Language of the case: English

Parties

Applicant: Holding Slovenske elektrarne d.o.o. (HSE) (Ljubljana, Slovenia) (represented by: F. Urlesberger, lawyer)

Defendant: Commission of the European Communities

Form of order sought

annul Article 1 (g) of the contested decision in so far as it holds the applicant responsible of an infringement of Article 81 EC and Article 53 EEA Agreement;

annul Article 2 (i) of the contested decision;

in eventu, reduce the fine imposed upon the applicant in Article 2 (i) of the contested decision;

order the Commission to pay the costs.

Pleas in law and main arguments

By means of the present application, the applicant seeks the annulment of Commission decision of 22 July 2009 (Case No COMP/39.396 - Calcium and magnesium reagents for the steel and gas industries) in so far as the Commission found the applicant liable of a single and continuous infringement of Article 81 EC and Article 53 EEA through market sharing, quotas, customer allocation, price fixing and exchanges of sensitive commercial information between suppliers of calcium carbide and magnesium granulates. Alternatively, the applicant seeks the reduction of the fine imposed upon it.

In support of its claims the applicant submits that the Commission infringed Article 81 EC and Regulation 1/2003 by committing the following errors in law:

First, the applicant claims that the Commission may not impute the conduct of TDR Metalurgija d.d. (TDR) to the applicant because HSE and TDR have never formed a single economic entity. In the absence of a rebuttable presumption of liability of the applicant (such presumption would have applied only if HSE had held 100% in TDR), the Commission has failed to prove that HSE actually exercised decisive control over TDR.

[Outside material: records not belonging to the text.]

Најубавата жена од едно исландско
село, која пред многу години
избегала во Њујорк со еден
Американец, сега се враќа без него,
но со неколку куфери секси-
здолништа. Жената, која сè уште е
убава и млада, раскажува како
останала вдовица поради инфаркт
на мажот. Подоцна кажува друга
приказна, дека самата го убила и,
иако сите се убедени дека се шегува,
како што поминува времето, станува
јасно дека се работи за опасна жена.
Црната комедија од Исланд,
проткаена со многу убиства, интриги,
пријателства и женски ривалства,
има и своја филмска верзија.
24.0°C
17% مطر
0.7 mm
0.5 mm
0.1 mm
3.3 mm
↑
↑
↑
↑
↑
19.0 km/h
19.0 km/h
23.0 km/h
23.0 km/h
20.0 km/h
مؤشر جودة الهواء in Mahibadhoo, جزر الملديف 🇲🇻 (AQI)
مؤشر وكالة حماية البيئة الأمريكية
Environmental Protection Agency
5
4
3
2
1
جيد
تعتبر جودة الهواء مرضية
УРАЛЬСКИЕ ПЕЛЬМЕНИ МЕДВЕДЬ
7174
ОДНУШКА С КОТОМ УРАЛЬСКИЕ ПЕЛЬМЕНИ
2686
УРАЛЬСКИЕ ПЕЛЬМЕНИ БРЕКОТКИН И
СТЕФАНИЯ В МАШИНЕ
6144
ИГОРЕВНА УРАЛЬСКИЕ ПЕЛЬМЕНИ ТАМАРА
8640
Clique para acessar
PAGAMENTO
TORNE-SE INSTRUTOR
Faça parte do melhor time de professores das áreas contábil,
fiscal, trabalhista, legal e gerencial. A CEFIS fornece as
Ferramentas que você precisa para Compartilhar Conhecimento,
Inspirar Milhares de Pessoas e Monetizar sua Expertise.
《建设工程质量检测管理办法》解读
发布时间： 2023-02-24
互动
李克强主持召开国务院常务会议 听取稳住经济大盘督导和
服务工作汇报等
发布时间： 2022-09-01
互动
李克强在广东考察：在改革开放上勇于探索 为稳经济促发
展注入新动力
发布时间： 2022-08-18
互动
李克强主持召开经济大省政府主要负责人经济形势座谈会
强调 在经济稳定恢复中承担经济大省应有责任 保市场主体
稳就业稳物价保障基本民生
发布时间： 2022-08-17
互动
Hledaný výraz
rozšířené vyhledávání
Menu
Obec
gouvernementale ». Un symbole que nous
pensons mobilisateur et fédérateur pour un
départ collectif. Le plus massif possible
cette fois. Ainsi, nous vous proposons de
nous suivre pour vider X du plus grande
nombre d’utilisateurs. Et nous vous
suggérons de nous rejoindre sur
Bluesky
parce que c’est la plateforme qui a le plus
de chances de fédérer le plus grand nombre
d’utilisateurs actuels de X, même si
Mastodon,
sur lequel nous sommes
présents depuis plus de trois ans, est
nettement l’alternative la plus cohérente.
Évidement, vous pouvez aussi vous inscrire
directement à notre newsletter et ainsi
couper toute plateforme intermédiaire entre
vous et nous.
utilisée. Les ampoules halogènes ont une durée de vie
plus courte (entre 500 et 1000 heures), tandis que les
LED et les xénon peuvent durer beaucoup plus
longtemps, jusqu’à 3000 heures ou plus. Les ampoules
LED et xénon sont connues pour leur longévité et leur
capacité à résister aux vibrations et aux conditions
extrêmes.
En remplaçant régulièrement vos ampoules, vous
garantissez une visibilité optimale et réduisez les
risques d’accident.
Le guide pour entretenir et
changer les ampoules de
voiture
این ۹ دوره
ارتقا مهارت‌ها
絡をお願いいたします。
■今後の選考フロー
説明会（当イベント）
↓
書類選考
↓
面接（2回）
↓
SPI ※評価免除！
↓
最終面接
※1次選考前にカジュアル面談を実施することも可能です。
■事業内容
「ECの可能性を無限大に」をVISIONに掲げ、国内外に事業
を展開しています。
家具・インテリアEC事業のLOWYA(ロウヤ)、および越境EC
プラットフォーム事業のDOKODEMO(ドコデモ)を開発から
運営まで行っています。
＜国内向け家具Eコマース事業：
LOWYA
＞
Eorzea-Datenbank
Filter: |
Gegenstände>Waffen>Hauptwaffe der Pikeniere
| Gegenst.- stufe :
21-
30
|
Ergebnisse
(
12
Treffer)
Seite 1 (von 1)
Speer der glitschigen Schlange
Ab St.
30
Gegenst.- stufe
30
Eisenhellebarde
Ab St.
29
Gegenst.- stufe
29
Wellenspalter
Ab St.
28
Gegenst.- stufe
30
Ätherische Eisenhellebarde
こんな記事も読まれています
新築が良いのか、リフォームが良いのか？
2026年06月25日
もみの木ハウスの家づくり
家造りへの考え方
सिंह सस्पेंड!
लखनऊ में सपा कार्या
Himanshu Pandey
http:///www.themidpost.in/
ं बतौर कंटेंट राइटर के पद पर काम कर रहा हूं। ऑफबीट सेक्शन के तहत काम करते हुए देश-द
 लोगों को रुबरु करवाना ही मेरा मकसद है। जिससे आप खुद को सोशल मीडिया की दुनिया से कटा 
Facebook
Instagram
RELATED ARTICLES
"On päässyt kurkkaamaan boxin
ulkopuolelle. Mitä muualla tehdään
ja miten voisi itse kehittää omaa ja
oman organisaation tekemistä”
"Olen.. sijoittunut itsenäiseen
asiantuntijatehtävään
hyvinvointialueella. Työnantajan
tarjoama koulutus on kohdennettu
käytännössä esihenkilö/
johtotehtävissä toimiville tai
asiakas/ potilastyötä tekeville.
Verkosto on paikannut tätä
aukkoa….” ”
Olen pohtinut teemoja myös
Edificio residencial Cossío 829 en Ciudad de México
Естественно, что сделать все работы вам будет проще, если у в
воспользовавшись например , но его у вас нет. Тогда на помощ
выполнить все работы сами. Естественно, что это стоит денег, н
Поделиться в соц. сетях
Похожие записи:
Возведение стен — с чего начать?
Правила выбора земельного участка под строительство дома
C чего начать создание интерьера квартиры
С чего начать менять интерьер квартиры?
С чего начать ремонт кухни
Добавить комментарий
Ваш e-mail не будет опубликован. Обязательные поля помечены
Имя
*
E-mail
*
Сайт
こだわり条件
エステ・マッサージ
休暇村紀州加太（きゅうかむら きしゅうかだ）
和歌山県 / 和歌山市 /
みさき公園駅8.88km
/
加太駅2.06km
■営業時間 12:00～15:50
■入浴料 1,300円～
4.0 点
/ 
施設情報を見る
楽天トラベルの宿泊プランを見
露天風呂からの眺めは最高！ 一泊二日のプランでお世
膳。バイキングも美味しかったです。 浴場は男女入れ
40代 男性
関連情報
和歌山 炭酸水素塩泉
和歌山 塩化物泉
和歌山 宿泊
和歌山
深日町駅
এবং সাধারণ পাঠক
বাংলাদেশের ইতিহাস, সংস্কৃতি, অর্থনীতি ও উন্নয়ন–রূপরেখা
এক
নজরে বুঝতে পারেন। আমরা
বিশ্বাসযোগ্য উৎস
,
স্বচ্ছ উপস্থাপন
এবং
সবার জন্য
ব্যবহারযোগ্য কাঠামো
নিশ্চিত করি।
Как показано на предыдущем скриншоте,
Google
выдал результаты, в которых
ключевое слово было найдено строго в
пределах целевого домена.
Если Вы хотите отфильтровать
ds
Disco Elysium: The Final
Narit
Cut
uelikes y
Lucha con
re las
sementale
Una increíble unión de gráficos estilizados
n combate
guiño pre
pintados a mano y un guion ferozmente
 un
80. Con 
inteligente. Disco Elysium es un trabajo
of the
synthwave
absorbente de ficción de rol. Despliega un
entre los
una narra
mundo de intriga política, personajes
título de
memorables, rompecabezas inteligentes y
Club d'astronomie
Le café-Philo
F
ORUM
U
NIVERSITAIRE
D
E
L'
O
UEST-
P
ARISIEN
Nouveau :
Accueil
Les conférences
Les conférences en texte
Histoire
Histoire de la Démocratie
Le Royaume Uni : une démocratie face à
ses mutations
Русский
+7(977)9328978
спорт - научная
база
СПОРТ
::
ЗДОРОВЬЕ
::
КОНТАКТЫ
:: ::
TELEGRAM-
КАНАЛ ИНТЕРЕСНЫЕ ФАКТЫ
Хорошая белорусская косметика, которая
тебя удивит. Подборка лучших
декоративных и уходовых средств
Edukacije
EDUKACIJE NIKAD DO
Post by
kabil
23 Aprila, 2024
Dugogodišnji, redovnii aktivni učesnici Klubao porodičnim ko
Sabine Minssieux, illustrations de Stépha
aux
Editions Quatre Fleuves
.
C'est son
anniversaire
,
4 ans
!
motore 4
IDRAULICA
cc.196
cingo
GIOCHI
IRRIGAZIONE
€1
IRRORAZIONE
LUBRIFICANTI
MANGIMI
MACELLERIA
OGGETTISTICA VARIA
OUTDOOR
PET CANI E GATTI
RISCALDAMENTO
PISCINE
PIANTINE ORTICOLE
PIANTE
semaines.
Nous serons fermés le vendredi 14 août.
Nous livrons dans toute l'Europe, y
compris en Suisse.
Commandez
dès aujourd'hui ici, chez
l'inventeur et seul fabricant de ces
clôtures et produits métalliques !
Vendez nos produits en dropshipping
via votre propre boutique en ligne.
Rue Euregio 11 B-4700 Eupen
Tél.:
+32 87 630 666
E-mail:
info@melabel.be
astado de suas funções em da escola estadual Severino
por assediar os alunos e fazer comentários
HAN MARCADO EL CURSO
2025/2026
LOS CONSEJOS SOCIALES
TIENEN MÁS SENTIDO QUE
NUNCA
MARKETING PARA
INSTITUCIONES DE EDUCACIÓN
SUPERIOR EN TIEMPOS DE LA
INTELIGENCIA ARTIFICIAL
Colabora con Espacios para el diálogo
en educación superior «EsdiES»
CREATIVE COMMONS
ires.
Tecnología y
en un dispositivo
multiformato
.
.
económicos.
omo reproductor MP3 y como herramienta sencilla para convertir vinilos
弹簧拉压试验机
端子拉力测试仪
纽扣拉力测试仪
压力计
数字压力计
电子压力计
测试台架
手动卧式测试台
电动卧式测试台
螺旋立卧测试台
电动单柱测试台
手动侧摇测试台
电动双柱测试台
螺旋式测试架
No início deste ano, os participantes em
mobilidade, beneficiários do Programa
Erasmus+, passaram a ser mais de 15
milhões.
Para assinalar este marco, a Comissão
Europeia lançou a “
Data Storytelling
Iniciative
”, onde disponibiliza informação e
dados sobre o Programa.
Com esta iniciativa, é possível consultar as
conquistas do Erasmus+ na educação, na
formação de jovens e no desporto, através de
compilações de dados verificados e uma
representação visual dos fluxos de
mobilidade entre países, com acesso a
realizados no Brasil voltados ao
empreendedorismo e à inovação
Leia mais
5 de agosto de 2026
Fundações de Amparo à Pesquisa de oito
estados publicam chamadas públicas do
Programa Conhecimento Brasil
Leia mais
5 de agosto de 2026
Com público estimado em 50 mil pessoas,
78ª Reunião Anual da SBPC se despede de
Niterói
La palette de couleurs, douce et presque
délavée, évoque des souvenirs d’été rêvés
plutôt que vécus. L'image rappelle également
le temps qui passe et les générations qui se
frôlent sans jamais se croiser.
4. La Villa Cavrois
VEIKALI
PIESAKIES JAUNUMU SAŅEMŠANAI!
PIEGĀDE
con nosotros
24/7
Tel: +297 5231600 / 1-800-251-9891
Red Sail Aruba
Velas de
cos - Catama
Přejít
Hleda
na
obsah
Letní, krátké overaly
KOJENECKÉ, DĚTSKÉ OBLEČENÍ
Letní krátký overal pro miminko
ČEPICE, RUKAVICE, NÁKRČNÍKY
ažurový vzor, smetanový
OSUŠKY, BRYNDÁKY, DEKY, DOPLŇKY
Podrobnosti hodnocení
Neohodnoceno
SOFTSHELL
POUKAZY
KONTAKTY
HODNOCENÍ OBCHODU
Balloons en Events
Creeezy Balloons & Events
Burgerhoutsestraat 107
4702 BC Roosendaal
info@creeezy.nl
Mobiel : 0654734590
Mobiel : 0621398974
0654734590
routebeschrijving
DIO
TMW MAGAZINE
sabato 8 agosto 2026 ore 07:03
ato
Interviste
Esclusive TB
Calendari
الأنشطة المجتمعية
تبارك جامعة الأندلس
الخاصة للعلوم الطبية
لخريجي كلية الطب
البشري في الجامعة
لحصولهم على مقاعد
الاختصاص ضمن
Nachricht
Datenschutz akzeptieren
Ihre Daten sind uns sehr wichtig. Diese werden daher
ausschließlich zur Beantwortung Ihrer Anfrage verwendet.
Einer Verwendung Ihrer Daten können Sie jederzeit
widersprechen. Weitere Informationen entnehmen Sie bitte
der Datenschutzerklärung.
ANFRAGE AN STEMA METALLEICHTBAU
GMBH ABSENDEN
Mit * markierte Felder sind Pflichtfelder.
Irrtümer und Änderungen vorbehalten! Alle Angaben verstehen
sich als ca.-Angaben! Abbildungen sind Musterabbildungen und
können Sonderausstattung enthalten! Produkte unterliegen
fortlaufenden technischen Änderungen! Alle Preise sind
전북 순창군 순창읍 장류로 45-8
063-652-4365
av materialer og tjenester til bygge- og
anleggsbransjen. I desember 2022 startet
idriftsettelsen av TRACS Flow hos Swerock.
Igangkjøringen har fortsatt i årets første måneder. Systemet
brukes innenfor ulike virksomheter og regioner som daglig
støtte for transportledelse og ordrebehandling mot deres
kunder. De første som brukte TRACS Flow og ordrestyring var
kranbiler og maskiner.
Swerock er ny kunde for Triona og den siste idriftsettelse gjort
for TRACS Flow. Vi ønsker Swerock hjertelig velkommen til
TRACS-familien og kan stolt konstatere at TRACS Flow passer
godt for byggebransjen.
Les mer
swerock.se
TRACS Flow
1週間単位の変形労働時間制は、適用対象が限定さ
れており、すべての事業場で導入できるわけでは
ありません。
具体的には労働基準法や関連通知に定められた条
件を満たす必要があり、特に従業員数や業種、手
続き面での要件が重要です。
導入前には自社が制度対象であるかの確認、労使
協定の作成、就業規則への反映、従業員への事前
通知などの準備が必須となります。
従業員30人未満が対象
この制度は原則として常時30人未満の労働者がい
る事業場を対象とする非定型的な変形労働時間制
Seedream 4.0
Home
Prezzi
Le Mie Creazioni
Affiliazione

Second, the applicant argues that the Commission erroneously applied to all parties an increase of the basic amount of the fine by 17% for deterrence purposes. In the applicant's opinion, the Commission should have taken into account that a deterrence factor is not justifiable in relation to HSE since the Commission decided to abstain from fining the direct perpetrator TDR (from whom a deterrence amount may have been appropriate) and the applicant was not directly involved in anticompetitive conduct.

Third, the applicant contends that the Commission disregarded the mitigating circumstances in calculating the amount of the fine as it has not taken into account that the applicant acted, if at all, merely negligently in failing to sufficiently control TDR's business behaviour in order to avoid an infringement of competition law. Furthermore, the applicant claims that the Commission should have taken into account, as a mitigating circumstance, the fact that TDR as a company together with its collusive business habits were "imposed" on the applicant by way of a political decision on the part of the Slovenian government and that neither did the applicant choose to acquire TDR, nor did it choose to influence its business conduct towards participation in a cartel.